[Items from a dataset]
● ● ● ●

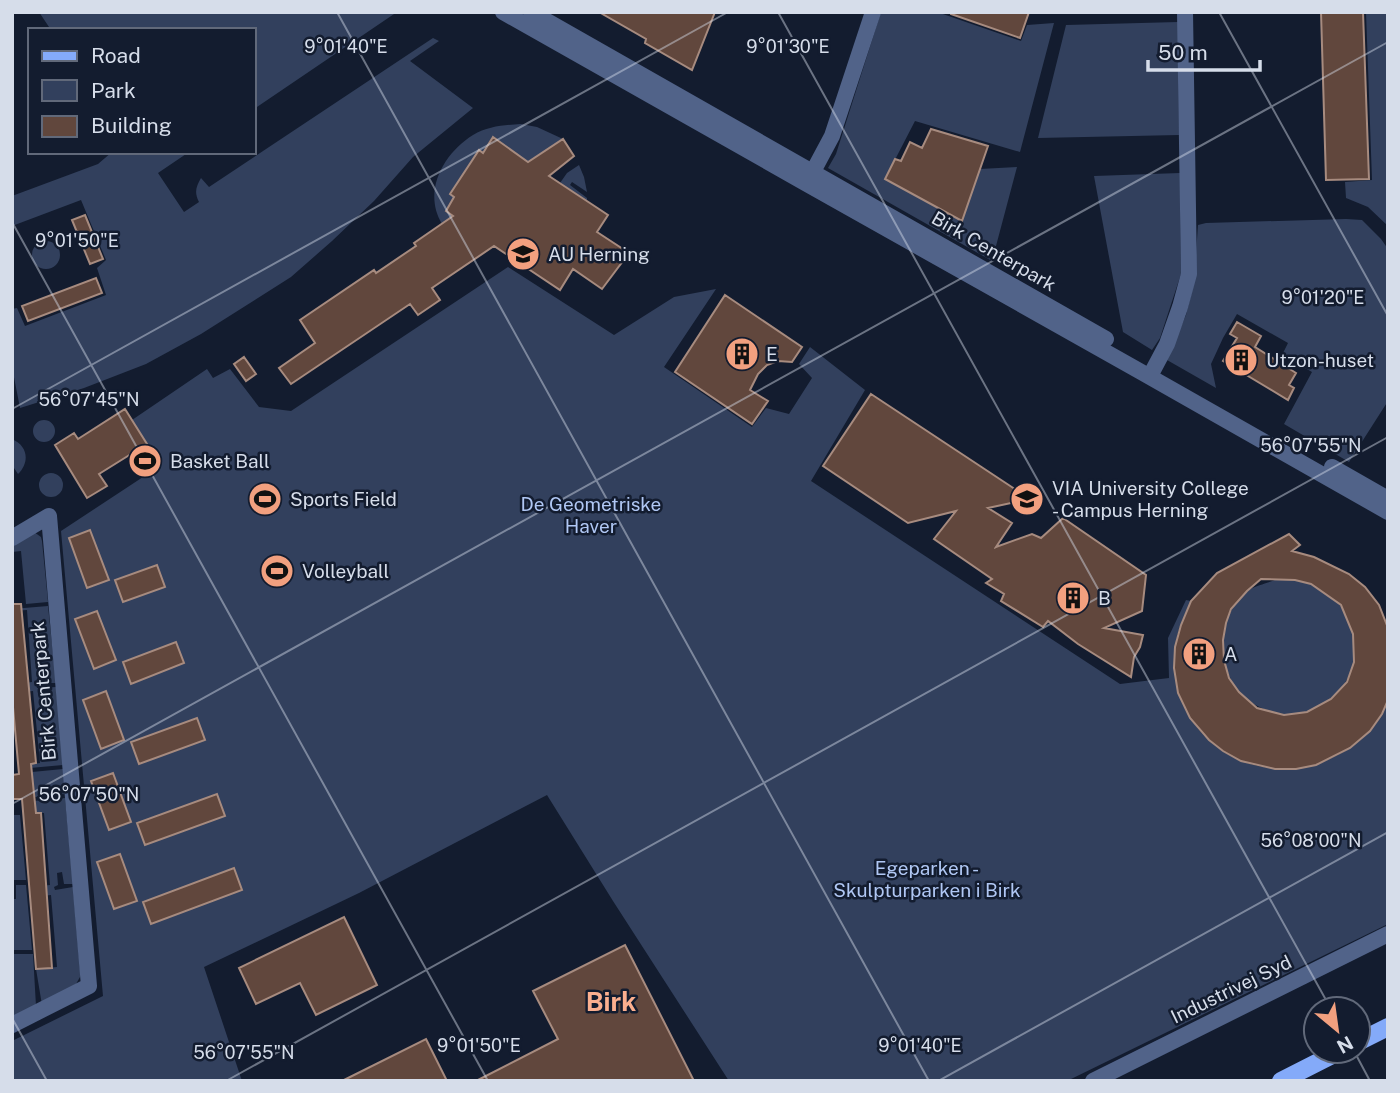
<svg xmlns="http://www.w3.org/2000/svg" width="1400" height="1093" font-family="'Public Sans',sans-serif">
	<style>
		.green { fill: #32405d }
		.building { fill: #61473d; stroke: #a78b7f; stroke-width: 2; fill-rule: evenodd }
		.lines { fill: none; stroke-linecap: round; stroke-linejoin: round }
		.minor { stroke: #516389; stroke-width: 16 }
		.major { stroke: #84aaf9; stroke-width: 18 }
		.ticks { fill: none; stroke: #d6ddea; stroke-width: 2; stroke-opacity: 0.45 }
		.labels { text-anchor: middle; stroke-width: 5; stroke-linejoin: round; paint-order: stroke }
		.street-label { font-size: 19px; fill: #d6ddea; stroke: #131c2f }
		.poi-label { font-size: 19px; fill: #d6ddea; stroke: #131c2f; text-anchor: start }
		.park-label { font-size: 19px; fill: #b0c7f4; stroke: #131c2f }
		.district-label { font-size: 26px; font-weight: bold; fill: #fbaf8f; stroke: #131c2f }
		.ticks-label { font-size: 18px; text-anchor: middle; fill: #d6ddea; stroke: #131c2f; stroke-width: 5; stroke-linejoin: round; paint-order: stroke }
	</style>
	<rect width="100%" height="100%" fill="#131c2f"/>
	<!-- green -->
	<path class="green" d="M39,12H397L254,109V30H51Z
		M881,12H937L1021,41L1027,25L1054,23L1020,152L915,121L885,179L961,221L980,169L1017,167L992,261L828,168L836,154Z
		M1366,12H1388V226L1368,207L1346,198L1345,182L1372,180Z
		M1178,22L1179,135L1038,138L1066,25Z
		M433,38L439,41L410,61L473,108L413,157L374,201L332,241L291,277L201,334L146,364L84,388L20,408L12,367V309L17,308L25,326L106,295L97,268L106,260L81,200L12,226V196L98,164L112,152H189L158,173L184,212L199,202C194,192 196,187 201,178L209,187Z
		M521,124L537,127L563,139L528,162L492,137L483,153L479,151L450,194L454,197L446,211L453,216L442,224C422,191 444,153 473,135C488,126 504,125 521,124Z
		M579,165L584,177L587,192L572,182L570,185L587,198V201L560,183L567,173Z
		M1180,173L1181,274L1160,338L1152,350L1123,332L1094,176Z
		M1346,219L1362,220L1381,239L1388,249V401L1349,462L1284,424L1312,372L1282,355L1288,343L1237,314L1223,338L1211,364L1216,388L1167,360L1186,315L1194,283L1198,225L1206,223Z
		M32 255a14 14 0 1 1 28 0a14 14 0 1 1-28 0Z
		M508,267L614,335L674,297L716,289L664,367L752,427L766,408L789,414L812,378L799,364L810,347L865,390L811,481L1120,684L1169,678L1168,638L1186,600L1191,601C1185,615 1176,631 1176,647C1175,658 1181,672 1183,684C1185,694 1186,711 1192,720C1231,782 1320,783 1369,732C1378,723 1383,712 1388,700V924L1067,1081H729L613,901L547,795L359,893L204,967L242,1081H12V1041L103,996L61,531L143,477L130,455L147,444L132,420L207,369L213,378L230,369L259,407L291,411Z
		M33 431a11 11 0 1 1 22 0a11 11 0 1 1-22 0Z
		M12,439C28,446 30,462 18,474L12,465Z
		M39 485a12 12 0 1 1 24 0a12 12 0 1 1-24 0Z
		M34,532L41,537L42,541L48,602L26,604L21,551L12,552V546Z
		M1277,579C1289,580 1302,580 1313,585C1322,589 1332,597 1339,604C1351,617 1357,647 1353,664C1348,683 1337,696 1321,705C1317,707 1312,711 1307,712C1295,716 1282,715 1270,711C1235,701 1219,668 1224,632C1227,617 1234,601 1247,591C1255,586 1268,583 1277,579Z
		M48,606L56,683H47L45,671L39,672L40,684H36L37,688L56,687L63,765L19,769V765L40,763L33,691L12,693V685L32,682L27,610L12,611V609Z
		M63,769L65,794L35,797L32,772Z
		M65,798L73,884H64L62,872L57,873L58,885L54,887L55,890L73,887L80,969V977L76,984L42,1005L36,969L57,967L51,895L31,897L30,887L50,885L44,813L24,814L23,802Z
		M12,815H20L26,880H12Z
		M16,885H26L32,950H12V899H16Z
		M13,954H33L36,1006L12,1018Z"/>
	<!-- building -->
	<path class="building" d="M599,12H715L692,70L645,43L646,39Z
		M951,12H1029L1020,38L951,14Z
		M1321,12H1363L1369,179L1326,180Z
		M931,129L988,146L962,221L885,179L895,159L901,161L910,142L922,148Z
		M493,137L528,162L563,139L574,156L549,176L608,215L597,232L629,253L602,289L573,269L560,290L494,246L432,288L440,300L418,315L410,304L291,384L279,368L315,343L300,320L374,270L376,273L416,246L414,243L453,216L446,211L454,197L450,194L479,150L483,153Z
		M85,215L103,259L90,264L72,220Z
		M96,278L102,293L28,321L22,306Z
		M725,295L802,347L792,362L778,361L767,365L758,374L750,390L768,401L752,424L675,372Z
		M1237,322L1261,336L1255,347L1296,373L1289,385L1294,388L1288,400L1223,361L1237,338L1230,334Z
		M244,357L256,374L246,381L234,364Z
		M871,394L1030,499L988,508L1012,523L996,547L1032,534L1041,538L1063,518L1146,575L1142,611L1104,628L1143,635L1140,647L1134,657L1131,677L1078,644L1048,621L1043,627L1001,601L1004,594L986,583L992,579L934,539L956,511L908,523L823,466Z
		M125,409L147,444L99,474L107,486L87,498L55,445L74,433L78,439Z
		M90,530L109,580L87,588L69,538Z
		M1289,534L1300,545L1292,551L1314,557L1349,574L1365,587L1379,605L1388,628V700L1382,714L1370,731L1350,748L1316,765L1296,769H1275L1241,761L1223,751L1209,740L1190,718L1178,693L1174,668L1175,647L1181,625L1191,601L1217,573ZM1261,579L1295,580L1311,584L1341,605L1353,634L1354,662L1347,682L1331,699L1307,712L1284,715L1257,708L1239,692L1229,678L1224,660L1223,640L1226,623L1231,609L1247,591Z
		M157,565L165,587L123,602L115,580Z
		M12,604H21L36,763L31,764L36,813H41L52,968L36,969L22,799H12V775L19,774L12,696Z
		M97,611L116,660L94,669L75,619Z
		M176,642L184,663L131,684L123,662Z
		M106,691L124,740L101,749L83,700Z
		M197,718L205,740L139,764L131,742Z
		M113,773L131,822L109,830L91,781Z
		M217,794L225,816L145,845L137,823Z
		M120,854L137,901L114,909L97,862Z
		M234,868L242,890L151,924L143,902Z
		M344,917L377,985L316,1015L300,983L256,1004L239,968Z
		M625,945L694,1081H476L558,1039L533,991Z
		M426,1039L447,1081H342Z"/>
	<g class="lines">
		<!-- minor -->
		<path class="minor" d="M503,12C605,69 706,127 807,184C1001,294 1195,401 1388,512
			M531,12L1106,339
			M809,179L832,136L873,12
			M1150,376L1167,344L1180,307L1189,274L1185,12
			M1332,467L1388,499
			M12,538L49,516L89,986L12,1025
			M1093,1081L1388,934"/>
		<!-- major -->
		<path class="major" d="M1358,1042L1388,1027
			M1281,1081L1340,1051"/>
	</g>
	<!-- ticks -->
	<path class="ticks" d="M337,12L929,1081M778,12L1331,1009M1219,12L1388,316M12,14L15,12M12,222L488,1081M12,409L728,12M12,804L1388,42M12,1018L47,1081M1354,1051L1370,1081M226,1081L1388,437M938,1081L1388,832"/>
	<!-- icons -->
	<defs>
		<symbol id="school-disc" viewBox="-11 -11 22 22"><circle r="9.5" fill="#f2a07f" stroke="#131c2f"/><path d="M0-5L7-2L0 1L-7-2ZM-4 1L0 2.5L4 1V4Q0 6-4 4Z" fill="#111"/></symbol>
		<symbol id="building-disc" viewBox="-11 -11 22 22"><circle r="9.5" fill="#f2a07f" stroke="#131c2f"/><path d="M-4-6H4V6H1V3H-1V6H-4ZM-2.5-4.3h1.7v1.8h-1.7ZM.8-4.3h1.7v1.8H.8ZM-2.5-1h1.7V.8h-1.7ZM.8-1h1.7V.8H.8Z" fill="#111"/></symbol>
		<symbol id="stadium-disc" viewBox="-11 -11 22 22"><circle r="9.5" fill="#f2a07f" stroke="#131c2f"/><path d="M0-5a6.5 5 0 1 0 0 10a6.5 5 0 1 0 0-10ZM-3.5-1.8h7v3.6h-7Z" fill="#111"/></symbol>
		<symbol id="university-disc" viewBox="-11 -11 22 22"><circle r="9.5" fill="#f2a07f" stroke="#131c2f"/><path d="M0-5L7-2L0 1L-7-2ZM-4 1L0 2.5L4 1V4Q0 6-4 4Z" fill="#111"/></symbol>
	</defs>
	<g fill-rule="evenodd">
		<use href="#school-disc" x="504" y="235" width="38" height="38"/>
		<use href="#building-disc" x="723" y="335" width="38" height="38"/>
		<use href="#building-disc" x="1222" y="341" width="38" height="38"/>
		<use href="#stadium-disc" x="126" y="442" width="38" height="38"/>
		<use href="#stadium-disc" x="246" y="480" width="38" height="38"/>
		<use href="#university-disc" x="1008" y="480" width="38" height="38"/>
		<use href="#stadium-disc" x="258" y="552" width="38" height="38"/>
		<use href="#building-disc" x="1054" y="579" width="38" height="38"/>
		<use href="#building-disc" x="1180" y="635" width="38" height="38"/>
	</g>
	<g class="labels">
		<!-- street labels -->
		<g class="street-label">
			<text transform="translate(994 251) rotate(30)" y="7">Birk Centerpark</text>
			<text transform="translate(43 691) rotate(-95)" y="7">Birk Centerpark</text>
			<text transform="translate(1231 989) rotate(-26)" y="7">Industrivej Syd</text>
		</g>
		<!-- poi labels -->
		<g class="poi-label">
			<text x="548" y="261">AU Herning</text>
			<text x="766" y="361">E</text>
			<text x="1266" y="367">Utzon-huset</text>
			<text x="170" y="468">Basket Ball</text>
			<text x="1052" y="495">VIA University College<tspan x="1052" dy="22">- Campus Herning</tspan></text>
			<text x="290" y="506">Sports Field</text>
			<text x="302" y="578">Volleyball</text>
			<text x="1098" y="605">B</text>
			<text x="1224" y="661">A</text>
		</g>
		<!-- park labels -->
		<g class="park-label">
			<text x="591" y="511">De Geometriske<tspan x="591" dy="22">Haver</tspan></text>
			<text x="927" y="875">Egeparken -<tspan x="927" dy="22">Skulpturparken i Birk</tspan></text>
		</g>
		<!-- district labels -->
		<g class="district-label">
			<text x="611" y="1011">Birk</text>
		</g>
	</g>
	<g class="ticks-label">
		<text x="346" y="53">9°01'40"E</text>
		<text x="788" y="53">9°01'30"E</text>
		<text x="77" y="247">9°01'50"E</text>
		<text x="1323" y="304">9°01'20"E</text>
		<text x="89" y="406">56°07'45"N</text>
		<text x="1311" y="452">56°07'55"N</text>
		<text x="89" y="801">56°07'50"N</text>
		<text x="1311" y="847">56°08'00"N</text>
		<text x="479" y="1052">9°01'50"E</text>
		<text x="920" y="1052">9°01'40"E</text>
		<text x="244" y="1059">56°07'55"N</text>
	</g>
	<!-- border -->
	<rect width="1400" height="1093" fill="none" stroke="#d6ddea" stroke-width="28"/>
	<!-- legend -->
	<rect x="28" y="28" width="228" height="126" fill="#131c2f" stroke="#61697a" stroke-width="2"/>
	<rect x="42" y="51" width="35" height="10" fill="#84aaf9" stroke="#61697a" stroke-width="2"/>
	<text x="91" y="63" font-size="21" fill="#d6ddea">Road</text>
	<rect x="42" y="80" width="35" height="21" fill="#32405d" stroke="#61697a" stroke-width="2"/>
	<text x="91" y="98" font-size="21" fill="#d6ddea">Park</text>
	<rect x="42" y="116" width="35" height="21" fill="#61473d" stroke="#61697a" stroke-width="2"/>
	<text x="91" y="133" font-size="21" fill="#d6ddea">Building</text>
	<!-- north arrow -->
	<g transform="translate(1337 1030) rotate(151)"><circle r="33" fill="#131c2f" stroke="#61697a" stroke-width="2"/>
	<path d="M0-5L12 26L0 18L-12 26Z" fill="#f2a07f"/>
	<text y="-10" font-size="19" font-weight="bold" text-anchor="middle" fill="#d6ddea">N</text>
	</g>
	<!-- scale -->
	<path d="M1148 60v10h112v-10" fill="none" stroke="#d6ddea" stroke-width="3.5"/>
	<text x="1158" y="60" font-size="21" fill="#d6ddea" stroke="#131c2f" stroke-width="5" paint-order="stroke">50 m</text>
</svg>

● ● ● ●

• Work required: Gather all lines from the records above in which "rule" appears.

• Completed exercise:
		.building { fill: #61473d; stroke: #a78b7f; stroke-width: 2; fill-rule: evenodd }
	<g fill-rule="evenodd">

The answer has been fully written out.